A predominantly unmethylated state across fetal (Figure 4.23) and adult tissues (Figure 4.22) was observed at tRNA gene loci, consistent with the high rate of transcription at many tRNA gene loci. We suspect that the tRNA genes largely remain unmethylated through development and that the moderate increases in DNAm that are observed with age at these loci are being driven by changes arising primarily in older individuals. Distinct biological changes have been observed recently in aged individuals [402,403]. This would also be consistent with the lack of significant differences in the tRNA loci detected between the neonate and the 26-year-old adult in the Heyn et al. [161] data. This low baseline DNA methylation of the tRNA genes may also explain why the observed age related changes are predominantly hypermethylation. Whether this is driven by mechanisms, such as aberrant DNA methylation targeting of the tRNA loci or specific sub-celltype effects with age, will require further experimental investigation.

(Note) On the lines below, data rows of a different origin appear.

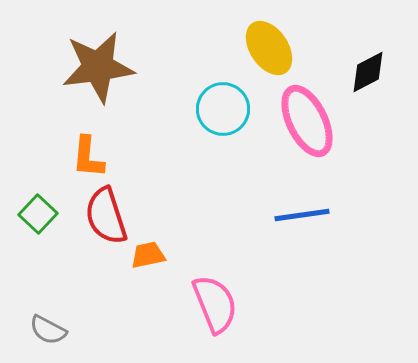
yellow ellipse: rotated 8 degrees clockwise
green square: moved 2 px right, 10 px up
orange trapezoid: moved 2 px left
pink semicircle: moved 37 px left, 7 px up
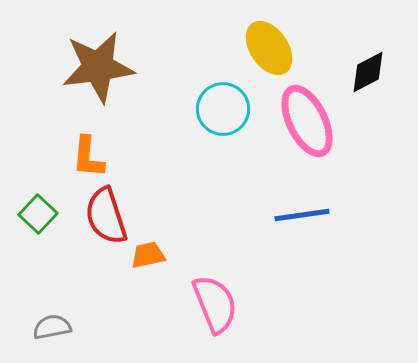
gray semicircle: moved 4 px right, 3 px up; rotated 141 degrees clockwise
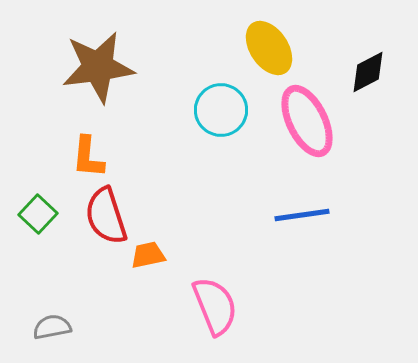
cyan circle: moved 2 px left, 1 px down
pink semicircle: moved 2 px down
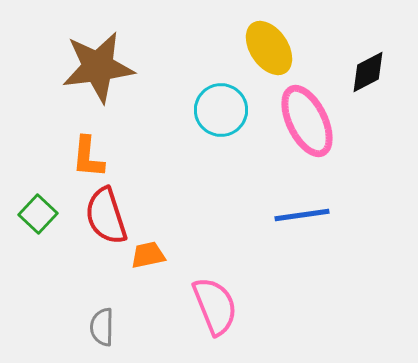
gray semicircle: moved 50 px right; rotated 78 degrees counterclockwise
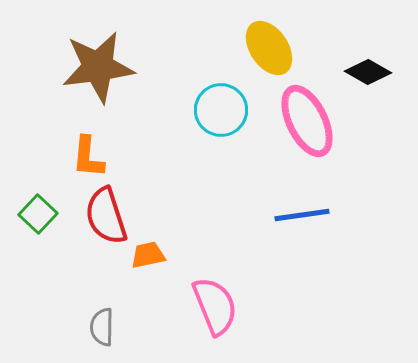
black diamond: rotated 57 degrees clockwise
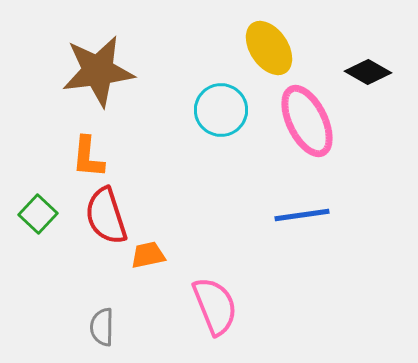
brown star: moved 4 px down
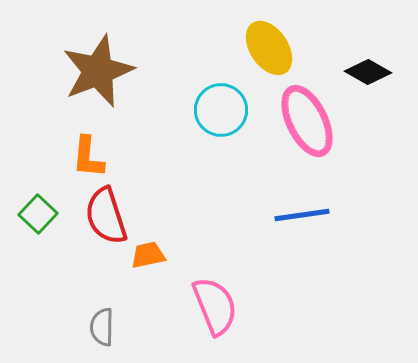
brown star: rotated 14 degrees counterclockwise
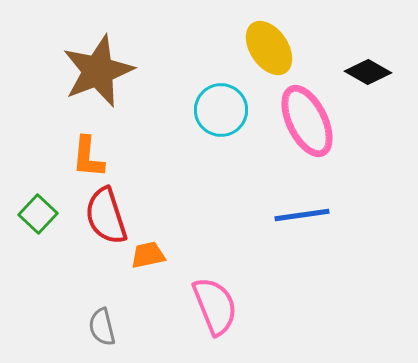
gray semicircle: rotated 15 degrees counterclockwise
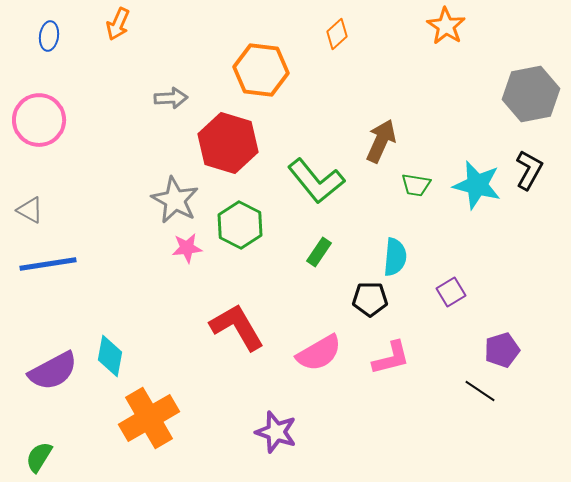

The attempt to estimate tRNA transcription by identifying fragments which may be derived from pre-tRNA sequences has serious limitations. It assumes that pre-tRNA levels reflect the amount of tRNA transcription, however, this may not be the case as pre-tRNAs are rapidly processed to mature tRNAs. The requirement for a read length of at least 40nt only has only a limited ability to distinguish full length tRNAs from tRNA derived small-RNAs, and the short read length of the data prevented the use of a higher threshold. Furthermore the limited number of reads unambiguously mapping to a specific tRNA locus limits the utility of this approach for inferring the effects of epigenetic changes at a specific locus on the expression at that locus. tsRNA abundance has been associated with locus specific tRNA gene expression, in some cases independent of mature tRNA levels [331]. This has important implications for the interpretation of these results given the multi-copy nature of genes like tRNA-iMet-CAT-1-4, as even if expression levels of mature iMet tRNAs are unaffected by changes in one copy’s DNA methylation, these changes could still influence the levels of particular tsRNAs derived from specific tRNA loci. The implications of these changes in DNAm levels at tRNA genes for biological ageing warrant further exploration.

In conclusion, due to the unique challenges that make the tRNAome difficult to examine it has remained epigenetically under-characterised despite its critical importance for cell function. This work directly interrogates the epigenetic DNA methylation state of the functionally important tRNAome, across the age spectrum in a range of datasets as well as methodologies and identified an enrichment for age-related DNA hypermethylation in the human tRNA genes.